Supplied material:
========================

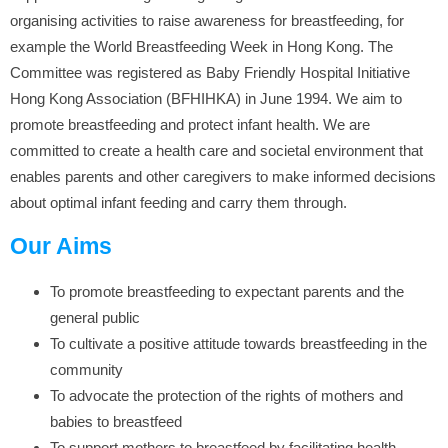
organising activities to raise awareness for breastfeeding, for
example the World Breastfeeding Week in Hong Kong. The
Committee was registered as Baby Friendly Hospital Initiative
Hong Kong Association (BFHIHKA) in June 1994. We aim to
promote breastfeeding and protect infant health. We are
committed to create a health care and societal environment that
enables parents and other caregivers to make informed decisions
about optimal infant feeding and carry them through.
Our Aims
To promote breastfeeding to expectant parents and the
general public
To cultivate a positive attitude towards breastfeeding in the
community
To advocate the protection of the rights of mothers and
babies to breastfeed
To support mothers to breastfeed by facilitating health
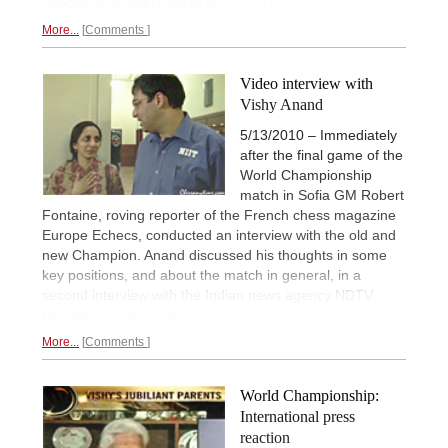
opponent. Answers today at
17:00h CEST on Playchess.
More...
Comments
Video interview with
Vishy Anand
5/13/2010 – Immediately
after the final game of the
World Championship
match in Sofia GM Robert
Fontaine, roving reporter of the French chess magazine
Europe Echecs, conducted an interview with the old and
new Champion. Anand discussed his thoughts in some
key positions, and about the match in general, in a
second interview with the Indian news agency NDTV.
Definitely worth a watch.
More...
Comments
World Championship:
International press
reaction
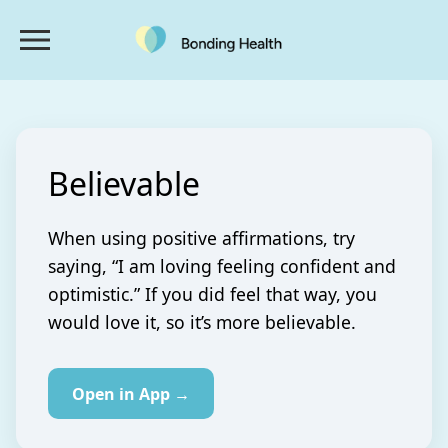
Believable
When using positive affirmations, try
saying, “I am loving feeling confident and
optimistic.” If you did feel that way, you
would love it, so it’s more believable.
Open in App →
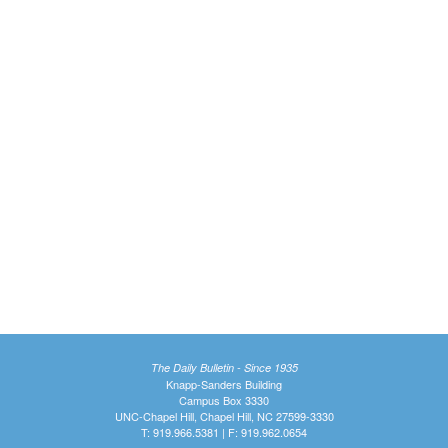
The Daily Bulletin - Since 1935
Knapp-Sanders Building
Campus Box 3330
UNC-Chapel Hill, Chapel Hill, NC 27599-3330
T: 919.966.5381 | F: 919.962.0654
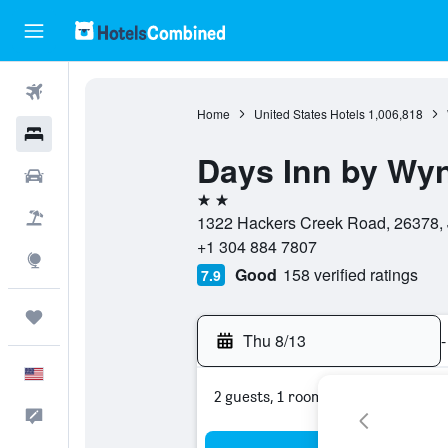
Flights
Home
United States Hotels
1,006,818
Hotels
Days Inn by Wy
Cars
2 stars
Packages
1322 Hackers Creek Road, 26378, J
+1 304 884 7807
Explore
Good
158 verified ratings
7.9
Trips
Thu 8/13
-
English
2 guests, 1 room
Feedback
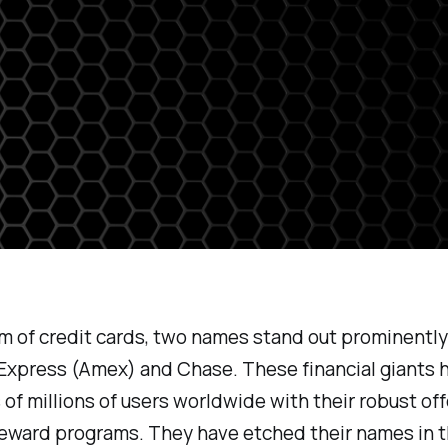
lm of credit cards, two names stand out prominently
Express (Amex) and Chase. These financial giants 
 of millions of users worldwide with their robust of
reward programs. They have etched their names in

========================

Pictures excluded, return exactly the lines from the one with "158 verified ratings" through the final line of the entries above, both included.

Result of the task:
158 verified ratings
7.9
Trips
Thu 8/13
-
English
2 guests, 1 room
Feedback
lm of credit cards, two names stand out prominently
Express (Amex) and Chase. These financial giants 
 of millions of users worldwide with their robust of
reward programs. They have etched their names in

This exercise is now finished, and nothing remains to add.